Haggis is a dish served on a long plate. It inserts sheeps' lungs, organs, and spices into the sheep's stomach, bakes appropriately, and is provided to a "Robert Burns night" group (with or without bagpipes and kilts) with a reading of "An Address to a Haggis":
But mark the Rustic, haggis fed,
The trembling earth resounds his tread.
Clap in his walie nieve a blade,
He'll mak it whissle;
An' legs an' arms, an' heads will sned,
Like taps o' thrissle.
Ye Pow'rs wha mak mankind your care,
And dish them out their bill o' fare,
Auld Scotland wants nae skinking ware
That jaups in luggies;
But, if ye wish her gratefu' prayer,
Gie her a haggis!
A haggis? What kind of metaphor is that?
A forced one -- a metaphor, that is. But perhaps a useful forced metaphor:
Haggis is comprised of the lungs, the filterers, and the heartbeat of the sheep.
Environmental reconstruction includes the lungs, filterers, and the heartbeat of the earth.
Haggis is an exotic, presumed-distasteful fare of a colonized people.
Environmental reconstruction is an exotic, presumized-distasteful task of a corporately colonized world population.
They're actually both not so bad.
Haggis is a means of making "what's left over" become "what's for dinner."
Environmental reconstruction is a means of making "what's left" become "what we have to work with."
Actually, both have their value.
Haggis is a meal worth chewing.
Environmental reconstruction is a meal we need to chew.
Dentally, they each are pretty damned chewy.
Metaphors aside, we need to reconstruct our "stinking ware."

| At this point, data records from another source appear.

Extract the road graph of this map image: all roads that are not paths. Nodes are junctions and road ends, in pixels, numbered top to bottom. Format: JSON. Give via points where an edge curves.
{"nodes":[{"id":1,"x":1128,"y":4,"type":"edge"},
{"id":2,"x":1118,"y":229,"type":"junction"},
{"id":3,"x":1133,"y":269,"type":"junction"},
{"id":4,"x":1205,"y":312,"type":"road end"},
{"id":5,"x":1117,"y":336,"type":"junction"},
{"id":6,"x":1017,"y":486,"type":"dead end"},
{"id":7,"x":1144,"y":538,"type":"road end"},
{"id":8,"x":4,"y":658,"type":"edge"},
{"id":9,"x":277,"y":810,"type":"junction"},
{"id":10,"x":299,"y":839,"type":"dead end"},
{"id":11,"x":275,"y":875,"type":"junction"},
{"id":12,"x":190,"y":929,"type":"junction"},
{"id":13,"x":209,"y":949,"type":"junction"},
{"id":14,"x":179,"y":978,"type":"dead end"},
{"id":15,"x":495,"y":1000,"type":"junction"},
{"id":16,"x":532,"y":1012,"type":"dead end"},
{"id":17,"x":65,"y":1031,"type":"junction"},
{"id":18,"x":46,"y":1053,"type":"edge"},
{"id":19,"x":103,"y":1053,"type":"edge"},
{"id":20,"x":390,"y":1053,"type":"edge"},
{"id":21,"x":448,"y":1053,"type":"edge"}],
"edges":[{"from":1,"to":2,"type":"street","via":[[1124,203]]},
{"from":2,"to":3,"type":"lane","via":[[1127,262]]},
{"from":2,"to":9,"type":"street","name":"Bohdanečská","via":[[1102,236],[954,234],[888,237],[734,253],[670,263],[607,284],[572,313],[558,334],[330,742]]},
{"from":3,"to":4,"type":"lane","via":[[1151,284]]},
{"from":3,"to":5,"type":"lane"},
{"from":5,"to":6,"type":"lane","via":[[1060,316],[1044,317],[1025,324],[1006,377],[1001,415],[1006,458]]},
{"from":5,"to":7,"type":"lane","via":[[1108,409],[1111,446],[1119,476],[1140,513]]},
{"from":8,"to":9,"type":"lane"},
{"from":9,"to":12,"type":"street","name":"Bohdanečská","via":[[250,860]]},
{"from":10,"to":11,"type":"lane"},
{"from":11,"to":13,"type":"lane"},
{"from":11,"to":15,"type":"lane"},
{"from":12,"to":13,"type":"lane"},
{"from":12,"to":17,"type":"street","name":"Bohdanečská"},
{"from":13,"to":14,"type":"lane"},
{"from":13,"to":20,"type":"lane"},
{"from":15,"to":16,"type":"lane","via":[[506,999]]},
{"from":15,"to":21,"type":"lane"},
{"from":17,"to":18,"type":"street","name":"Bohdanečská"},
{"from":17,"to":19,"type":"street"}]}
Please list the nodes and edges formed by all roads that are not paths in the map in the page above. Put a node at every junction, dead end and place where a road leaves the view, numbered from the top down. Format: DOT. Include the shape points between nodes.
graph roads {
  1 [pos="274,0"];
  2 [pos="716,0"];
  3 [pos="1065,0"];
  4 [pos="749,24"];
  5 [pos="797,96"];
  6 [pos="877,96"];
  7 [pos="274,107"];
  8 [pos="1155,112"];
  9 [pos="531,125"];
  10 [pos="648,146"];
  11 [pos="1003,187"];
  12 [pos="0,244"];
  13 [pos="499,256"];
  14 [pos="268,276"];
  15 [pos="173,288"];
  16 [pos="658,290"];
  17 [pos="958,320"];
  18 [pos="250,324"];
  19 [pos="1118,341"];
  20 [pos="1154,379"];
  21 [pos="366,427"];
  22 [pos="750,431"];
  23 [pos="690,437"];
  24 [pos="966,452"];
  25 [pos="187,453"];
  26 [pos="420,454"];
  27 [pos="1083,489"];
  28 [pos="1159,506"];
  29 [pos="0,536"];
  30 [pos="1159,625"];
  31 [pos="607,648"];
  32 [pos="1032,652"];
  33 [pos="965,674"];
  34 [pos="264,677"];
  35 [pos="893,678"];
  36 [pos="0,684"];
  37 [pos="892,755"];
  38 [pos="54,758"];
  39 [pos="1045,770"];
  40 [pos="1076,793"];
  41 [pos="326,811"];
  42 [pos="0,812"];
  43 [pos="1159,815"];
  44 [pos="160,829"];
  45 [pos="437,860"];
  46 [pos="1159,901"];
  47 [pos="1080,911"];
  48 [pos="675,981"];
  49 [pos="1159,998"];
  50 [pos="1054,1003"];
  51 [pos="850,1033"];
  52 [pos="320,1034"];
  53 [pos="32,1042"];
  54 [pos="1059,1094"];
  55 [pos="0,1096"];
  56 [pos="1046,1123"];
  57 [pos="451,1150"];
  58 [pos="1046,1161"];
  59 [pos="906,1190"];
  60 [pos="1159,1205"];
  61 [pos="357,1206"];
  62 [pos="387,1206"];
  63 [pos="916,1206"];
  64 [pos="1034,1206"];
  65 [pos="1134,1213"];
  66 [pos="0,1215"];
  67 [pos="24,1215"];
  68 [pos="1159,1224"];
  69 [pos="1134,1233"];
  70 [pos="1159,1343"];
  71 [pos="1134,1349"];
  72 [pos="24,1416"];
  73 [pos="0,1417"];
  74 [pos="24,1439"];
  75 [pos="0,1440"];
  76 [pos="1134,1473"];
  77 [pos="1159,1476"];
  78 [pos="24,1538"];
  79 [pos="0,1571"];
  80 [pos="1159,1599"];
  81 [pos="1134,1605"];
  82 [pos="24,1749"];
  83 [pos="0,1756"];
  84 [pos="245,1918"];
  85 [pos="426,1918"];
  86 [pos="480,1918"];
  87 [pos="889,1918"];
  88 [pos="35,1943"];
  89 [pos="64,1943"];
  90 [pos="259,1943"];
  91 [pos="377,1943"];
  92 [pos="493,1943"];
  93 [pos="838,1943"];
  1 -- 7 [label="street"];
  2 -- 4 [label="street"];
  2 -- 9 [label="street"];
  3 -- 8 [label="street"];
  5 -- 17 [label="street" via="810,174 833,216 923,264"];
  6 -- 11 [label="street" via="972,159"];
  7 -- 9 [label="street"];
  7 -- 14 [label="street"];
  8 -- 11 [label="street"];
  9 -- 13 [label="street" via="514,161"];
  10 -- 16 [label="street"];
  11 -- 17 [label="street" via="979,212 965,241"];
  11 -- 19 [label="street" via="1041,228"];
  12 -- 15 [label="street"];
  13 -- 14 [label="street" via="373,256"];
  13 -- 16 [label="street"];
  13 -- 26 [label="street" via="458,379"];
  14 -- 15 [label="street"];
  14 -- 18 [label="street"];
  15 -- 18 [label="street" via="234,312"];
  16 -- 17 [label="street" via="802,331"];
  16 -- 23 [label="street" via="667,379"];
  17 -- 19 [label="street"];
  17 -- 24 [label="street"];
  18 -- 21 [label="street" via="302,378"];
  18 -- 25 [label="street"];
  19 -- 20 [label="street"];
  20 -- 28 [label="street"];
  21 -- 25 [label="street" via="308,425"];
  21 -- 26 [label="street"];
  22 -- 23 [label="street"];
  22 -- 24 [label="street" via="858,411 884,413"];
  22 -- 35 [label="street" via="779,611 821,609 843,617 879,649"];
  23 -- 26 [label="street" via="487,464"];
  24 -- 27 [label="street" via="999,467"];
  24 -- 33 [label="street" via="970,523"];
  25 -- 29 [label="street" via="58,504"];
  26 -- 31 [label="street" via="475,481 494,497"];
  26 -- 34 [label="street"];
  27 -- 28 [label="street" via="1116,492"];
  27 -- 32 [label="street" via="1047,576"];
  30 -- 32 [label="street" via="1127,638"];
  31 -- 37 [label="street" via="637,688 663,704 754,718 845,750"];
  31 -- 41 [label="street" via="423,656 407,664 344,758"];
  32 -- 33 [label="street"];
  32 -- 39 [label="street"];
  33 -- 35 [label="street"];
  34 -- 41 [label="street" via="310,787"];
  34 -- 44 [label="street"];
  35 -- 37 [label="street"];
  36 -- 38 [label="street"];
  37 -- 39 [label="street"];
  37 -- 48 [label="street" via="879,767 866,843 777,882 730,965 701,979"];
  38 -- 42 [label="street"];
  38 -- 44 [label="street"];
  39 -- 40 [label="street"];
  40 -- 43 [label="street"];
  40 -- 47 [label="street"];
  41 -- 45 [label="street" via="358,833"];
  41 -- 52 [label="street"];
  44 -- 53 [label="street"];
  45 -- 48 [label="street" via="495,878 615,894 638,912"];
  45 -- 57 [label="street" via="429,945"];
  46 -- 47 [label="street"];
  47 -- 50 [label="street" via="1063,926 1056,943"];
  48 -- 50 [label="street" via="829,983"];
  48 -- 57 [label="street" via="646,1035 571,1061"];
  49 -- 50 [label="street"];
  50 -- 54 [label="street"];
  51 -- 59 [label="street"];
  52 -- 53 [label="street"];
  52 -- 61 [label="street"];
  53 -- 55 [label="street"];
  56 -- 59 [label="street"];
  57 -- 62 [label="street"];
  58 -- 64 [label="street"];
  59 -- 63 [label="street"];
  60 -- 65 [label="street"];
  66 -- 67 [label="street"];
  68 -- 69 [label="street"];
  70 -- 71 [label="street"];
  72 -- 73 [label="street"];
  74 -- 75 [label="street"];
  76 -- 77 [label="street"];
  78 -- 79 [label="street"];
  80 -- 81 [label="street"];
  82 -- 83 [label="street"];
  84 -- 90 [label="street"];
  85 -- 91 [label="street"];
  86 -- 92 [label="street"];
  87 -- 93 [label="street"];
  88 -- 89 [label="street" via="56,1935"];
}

"Clap in his walie nieve a blade, He'll mak it whissle..." means in the end, "give the living man a tool, and he'll make music."
Give humans the tools for a rational, sustainable world, and we'll make it sing. We'll make music.
I see Haiti and I think: we need self-organizing, self-sustaining, indigenous solutions for Port-au-Prince, and for the countryside. Give them the tools, and they'll make music.
I see the next few years of ecological collapse and I think: we need self-organizing, self-sustaining, indigenous solutions for the Converging Emergencies. Give us the tools, and we'll make music that sings.
Haggis or no, metaphor or no, we need to take back our world before they take it away from us, in the name of the "economy" instead of the name of "the world we share."